Look through the data that follows and copy each line with the string "knee".
(Beginning of Dataset excerpts)
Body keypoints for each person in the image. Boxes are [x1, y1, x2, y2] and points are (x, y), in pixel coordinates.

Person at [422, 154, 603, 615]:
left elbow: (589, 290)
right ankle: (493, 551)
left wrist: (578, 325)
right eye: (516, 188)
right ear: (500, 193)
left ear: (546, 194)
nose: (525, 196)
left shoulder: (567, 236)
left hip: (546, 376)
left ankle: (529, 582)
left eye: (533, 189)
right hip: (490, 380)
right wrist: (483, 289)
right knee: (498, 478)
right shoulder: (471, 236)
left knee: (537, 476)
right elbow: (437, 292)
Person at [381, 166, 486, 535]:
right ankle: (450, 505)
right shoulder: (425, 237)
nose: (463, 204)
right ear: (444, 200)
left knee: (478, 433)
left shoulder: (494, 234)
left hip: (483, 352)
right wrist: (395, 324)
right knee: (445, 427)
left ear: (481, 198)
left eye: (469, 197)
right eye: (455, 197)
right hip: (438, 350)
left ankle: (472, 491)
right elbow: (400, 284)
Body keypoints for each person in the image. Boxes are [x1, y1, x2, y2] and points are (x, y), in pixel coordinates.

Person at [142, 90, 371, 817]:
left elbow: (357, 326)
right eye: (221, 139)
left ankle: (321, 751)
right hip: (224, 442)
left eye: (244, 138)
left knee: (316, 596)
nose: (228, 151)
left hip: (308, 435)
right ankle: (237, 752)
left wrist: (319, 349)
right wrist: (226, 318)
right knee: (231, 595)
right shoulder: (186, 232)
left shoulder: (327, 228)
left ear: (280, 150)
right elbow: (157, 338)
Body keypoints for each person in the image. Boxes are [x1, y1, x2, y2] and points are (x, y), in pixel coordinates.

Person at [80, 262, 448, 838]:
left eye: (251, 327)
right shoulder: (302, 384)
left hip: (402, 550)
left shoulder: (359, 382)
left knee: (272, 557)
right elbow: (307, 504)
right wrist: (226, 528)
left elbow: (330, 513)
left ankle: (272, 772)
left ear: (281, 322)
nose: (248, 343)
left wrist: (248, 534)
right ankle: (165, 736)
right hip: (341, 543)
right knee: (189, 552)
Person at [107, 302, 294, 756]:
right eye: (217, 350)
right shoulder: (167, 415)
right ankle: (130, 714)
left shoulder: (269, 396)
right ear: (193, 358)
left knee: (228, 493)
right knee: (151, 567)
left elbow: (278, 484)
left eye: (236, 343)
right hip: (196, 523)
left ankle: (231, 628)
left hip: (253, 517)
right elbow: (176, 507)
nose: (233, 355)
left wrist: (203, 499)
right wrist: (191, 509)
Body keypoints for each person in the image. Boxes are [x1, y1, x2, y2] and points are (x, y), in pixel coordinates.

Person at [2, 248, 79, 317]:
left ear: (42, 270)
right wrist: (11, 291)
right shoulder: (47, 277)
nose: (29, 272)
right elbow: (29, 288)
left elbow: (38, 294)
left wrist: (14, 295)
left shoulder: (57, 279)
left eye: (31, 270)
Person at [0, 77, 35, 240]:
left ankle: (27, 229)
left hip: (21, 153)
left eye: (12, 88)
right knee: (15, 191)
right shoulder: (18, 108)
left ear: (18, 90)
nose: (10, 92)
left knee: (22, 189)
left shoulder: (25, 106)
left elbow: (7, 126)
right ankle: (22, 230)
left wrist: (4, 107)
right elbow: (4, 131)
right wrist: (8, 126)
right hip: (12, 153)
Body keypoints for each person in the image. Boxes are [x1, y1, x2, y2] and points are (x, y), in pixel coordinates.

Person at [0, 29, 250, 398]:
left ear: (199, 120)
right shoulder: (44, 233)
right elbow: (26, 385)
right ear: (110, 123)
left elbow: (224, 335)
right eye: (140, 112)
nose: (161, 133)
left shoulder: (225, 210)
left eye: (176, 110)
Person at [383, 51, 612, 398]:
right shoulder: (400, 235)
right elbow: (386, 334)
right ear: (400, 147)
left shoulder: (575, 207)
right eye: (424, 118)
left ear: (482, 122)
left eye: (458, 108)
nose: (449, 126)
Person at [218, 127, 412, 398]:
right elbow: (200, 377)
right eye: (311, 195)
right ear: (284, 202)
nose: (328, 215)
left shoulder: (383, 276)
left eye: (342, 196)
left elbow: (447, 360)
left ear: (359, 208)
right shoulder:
(End of Dataset excerpts)
▶ [Written answer]
right knee: (498, 478)
left knee: (537, 476)
left knee: (478, 433)
right knee: (445, 427)
left knee: (316, 596)
right knee: (231, 595)
left knee: (272, 557)
right knee: (189, 552)
left knee: (228, 493)
right knee: (151, 567)
right knee: (15, 191)
left knee: (22, 189)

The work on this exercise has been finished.